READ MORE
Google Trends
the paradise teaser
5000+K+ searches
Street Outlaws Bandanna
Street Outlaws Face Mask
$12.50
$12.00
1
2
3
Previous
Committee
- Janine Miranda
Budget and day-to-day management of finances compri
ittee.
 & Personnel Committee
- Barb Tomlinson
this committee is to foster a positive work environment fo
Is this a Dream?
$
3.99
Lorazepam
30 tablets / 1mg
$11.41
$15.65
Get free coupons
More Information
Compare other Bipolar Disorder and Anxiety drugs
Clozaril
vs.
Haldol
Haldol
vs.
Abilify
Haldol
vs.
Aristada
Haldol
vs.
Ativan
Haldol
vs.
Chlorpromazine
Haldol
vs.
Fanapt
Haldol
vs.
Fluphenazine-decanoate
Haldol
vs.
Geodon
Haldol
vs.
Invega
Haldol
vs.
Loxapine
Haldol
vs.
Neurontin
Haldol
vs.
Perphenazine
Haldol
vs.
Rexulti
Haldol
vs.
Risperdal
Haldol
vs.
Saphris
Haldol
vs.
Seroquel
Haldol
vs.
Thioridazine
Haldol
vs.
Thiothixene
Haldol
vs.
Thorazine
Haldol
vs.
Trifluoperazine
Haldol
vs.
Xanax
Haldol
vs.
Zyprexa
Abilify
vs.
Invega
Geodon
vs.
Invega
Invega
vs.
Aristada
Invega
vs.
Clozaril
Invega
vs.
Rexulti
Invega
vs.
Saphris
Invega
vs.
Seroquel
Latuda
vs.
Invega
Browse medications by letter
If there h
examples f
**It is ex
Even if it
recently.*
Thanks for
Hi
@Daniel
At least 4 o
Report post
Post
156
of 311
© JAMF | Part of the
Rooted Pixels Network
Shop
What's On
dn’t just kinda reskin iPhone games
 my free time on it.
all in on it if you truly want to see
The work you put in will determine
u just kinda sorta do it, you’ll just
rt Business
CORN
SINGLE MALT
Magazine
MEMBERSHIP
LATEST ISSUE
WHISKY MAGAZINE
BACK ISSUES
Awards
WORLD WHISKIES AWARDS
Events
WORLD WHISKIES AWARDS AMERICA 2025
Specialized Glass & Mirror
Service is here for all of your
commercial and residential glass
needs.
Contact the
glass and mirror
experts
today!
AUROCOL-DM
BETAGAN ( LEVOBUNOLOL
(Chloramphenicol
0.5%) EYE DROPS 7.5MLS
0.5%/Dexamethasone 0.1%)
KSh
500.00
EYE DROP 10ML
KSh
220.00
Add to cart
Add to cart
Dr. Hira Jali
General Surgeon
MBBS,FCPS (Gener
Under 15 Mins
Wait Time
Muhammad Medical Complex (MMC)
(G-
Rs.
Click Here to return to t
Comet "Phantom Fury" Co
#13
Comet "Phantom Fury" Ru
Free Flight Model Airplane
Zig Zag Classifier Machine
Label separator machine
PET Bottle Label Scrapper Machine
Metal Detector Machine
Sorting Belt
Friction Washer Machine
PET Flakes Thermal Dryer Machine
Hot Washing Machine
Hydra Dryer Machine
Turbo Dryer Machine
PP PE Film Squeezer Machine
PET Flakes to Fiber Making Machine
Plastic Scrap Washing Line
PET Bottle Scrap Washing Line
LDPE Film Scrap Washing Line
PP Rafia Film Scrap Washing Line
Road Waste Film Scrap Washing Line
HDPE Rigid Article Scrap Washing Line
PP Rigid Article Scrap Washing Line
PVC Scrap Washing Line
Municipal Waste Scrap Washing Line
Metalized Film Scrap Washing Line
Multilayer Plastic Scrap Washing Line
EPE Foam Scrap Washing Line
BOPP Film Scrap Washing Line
────
_How to complete this task_
Which of the lines above hold the string "WORLD"? Pick each of them out.

_Final answer_
WORLD WHISKIES AWARDS
WORLD WHISKIES AWARDS AMERICA 2025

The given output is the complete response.